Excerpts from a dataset
• • • • • • •

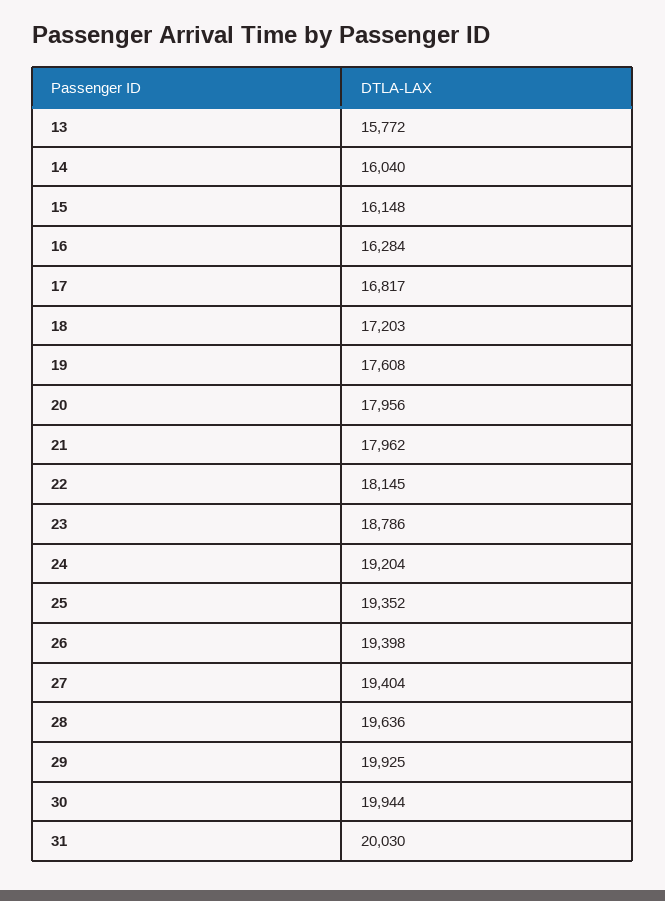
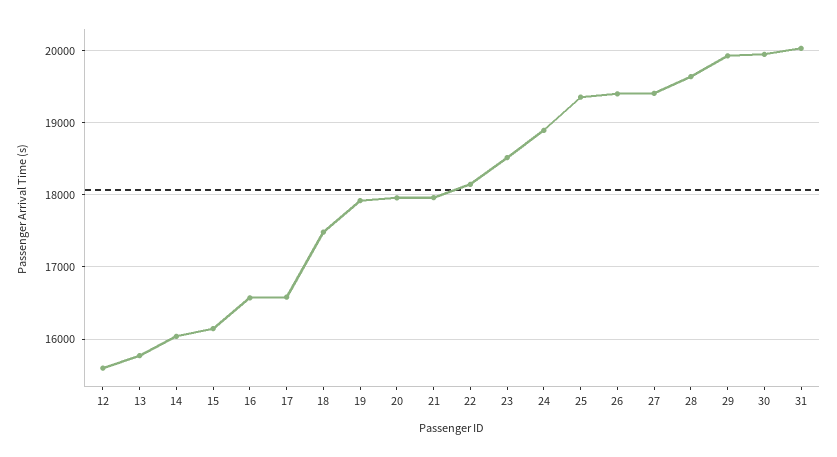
16: 16284 -> 16600
17: 16817 -> 16600
18: 17203 -> 17500
19: 17608 -> 17900
23: 18786 -> 18500
24: 19204 -> 18900
12: none -> 15600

• • • • • • •

_Task brief_: With the pictures removed, return each record above exactly as given.

_Exercise output_:
16: 16284 -> 16600
17: 16817 -> 16600
18: 17203 -> 17500
19: 17608 -> 17900
23: 18786 -> 18500
24: 19204 -> 18900
12: none -> 15600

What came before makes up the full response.